(Information shown begins)

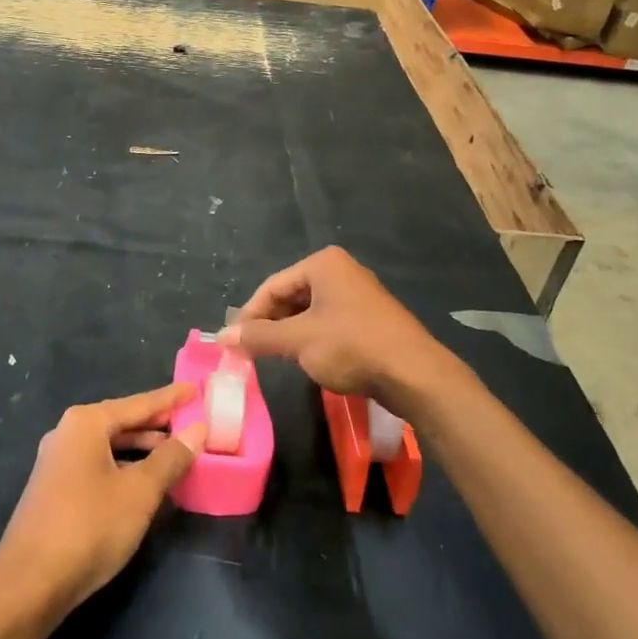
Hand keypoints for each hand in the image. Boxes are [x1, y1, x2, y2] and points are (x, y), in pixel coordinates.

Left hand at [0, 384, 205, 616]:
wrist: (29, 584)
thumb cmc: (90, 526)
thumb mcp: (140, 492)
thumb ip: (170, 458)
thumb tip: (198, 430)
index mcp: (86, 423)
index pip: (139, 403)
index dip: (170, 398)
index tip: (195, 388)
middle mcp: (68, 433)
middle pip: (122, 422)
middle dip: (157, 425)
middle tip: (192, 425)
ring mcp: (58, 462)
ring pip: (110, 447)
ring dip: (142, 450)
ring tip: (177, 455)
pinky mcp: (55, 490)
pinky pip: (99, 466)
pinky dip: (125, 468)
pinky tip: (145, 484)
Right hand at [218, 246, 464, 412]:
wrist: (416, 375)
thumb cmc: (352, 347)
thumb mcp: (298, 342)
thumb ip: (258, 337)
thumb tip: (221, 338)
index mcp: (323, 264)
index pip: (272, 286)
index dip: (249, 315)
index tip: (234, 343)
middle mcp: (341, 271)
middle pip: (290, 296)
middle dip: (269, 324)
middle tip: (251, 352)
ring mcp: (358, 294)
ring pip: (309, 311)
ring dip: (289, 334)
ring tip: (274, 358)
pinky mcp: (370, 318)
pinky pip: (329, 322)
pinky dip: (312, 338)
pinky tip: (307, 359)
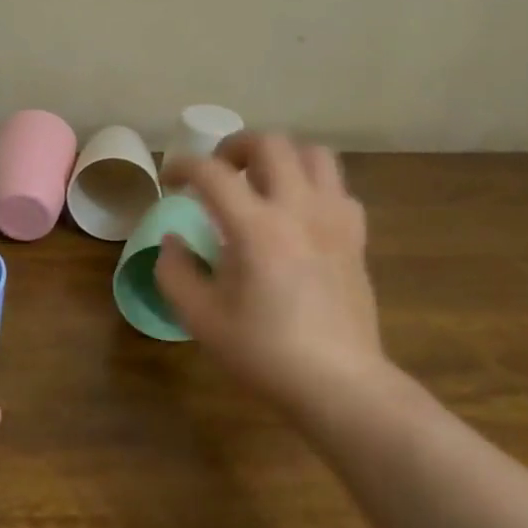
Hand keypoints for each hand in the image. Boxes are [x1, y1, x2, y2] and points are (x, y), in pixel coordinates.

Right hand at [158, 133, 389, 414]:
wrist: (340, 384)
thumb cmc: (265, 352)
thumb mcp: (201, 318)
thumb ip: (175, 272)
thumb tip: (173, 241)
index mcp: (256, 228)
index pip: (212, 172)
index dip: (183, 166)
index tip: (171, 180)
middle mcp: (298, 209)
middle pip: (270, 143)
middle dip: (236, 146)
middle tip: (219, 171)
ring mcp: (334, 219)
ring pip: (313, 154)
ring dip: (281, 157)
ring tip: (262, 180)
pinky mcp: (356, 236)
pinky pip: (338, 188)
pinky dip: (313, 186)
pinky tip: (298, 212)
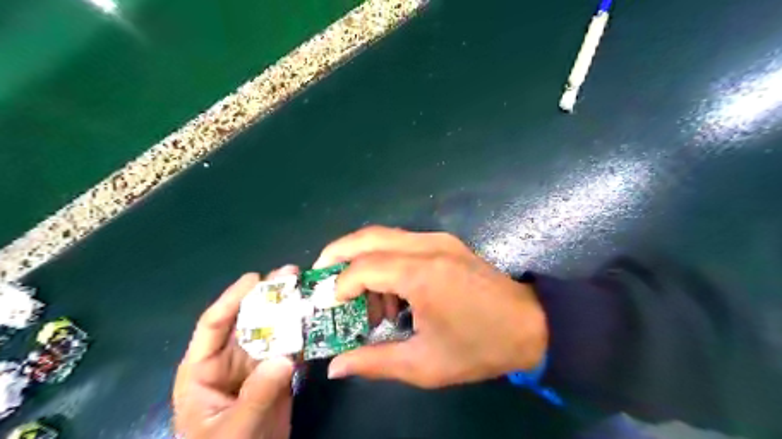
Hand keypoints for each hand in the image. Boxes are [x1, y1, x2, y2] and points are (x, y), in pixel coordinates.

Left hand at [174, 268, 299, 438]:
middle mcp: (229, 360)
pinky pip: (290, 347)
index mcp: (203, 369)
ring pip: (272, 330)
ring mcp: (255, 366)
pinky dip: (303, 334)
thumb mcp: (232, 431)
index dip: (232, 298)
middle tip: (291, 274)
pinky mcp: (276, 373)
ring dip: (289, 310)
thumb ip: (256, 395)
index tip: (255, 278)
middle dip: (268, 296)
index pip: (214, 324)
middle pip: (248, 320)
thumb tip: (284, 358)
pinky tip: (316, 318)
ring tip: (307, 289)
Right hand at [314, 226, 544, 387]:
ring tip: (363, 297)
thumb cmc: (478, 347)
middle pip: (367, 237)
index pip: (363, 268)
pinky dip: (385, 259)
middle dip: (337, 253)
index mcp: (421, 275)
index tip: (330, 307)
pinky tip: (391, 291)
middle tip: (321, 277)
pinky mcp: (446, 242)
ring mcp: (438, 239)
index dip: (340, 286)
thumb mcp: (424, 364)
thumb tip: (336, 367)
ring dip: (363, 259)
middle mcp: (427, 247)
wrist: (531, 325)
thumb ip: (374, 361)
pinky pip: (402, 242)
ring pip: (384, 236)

(Information shown ends)

When you reach the line with "ring tip: (262, 180)" in the records above, start writing out each line exactly, and stop after the line with "middle pip: (367, 237)". Pictures stay out.

ring tip: (262, 180)
pinky mcp: (356, 236)
pinky pip: (338, 188)
pinky dip: (313, 186)
pinky tip: (298, 212)
Hand keypoints for each hand in the image. Boxes are [x1, y1, x2, y2] and points are (x, y), in pixel coordinates.

Left hand at [174, 268, 299, 438]:
middle mcp: (229, 360)
pinky pip: (290, 347)
index mcp: (203, 369)
ring pip: (272, 330)
ring mcp: (255, 366)
pinky dip: (303, 334)
thumb mcp: (232, 431)
index dip: (232, 298)
middle tip: (291, 274)
pinky mcp: (276, 373)
ring dip: (289, 310)
thumb ip: (256, 395)
index tip: (255, 278)
middle dip: (268, 296)
index pip: (214, 324)
middle pip: (248, 320)
thumb tip: (284, 358)
pinky tip: (316, 318)
ring tip: (307, 289)
Right hand at [314, 226, 544, 387]:
ring tip: (363, 297)
thumb cmc: (478, 347)
middle pip: (367, 237)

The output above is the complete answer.